I would like to write a parallel for loop over files in a directory tree, open them and do some long computation. I started writing something like this:
@threads for (root, dirs, files) in walkdir(path)
open_and_process(files)
end
which does not work because length(::Channel{Any}) does not exist — understandable. It’s easy then to fix this with @spawn:
for (root, dirs, files) in walkdir(path)
@spawn open_and_process(files)
end
and wait for the tasks to complete in a second step. This second solution, however, does not seem to consider the JULIA_NUM_THREADS variable, in contrast to the @threads macro.
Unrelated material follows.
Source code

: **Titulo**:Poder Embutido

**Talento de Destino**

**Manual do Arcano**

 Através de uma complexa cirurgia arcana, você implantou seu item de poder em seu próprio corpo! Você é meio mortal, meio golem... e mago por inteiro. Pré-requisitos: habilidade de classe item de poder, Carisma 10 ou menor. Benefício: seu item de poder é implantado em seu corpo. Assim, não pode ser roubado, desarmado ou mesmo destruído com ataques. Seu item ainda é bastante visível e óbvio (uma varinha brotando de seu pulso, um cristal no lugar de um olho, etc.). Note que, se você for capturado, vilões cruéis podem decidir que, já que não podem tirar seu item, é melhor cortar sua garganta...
Limiting the number of available threads is essential in my application, as I’m running on a cluster with dozens of cores and using all of them causes “too many open files” errors to pop up.
I see two ways of fixing this: 1) get a list of files beforehand, store them into an array and go back using @threads. 2) implement a bit of logic to @spawn a part of the tasks and wait for them to complete in an intermediate step before starting to spaw again.
Is there a simpler solution I’m not considering here?
(Julia version 1.4.1)
EDIT: a remark to option 1: since the file list is long and the disk I’m working on is rather slow, gathering the files in a list takes quite a bit of time. Not starting tasks as the files come makes it a little less efficient, from this point of view.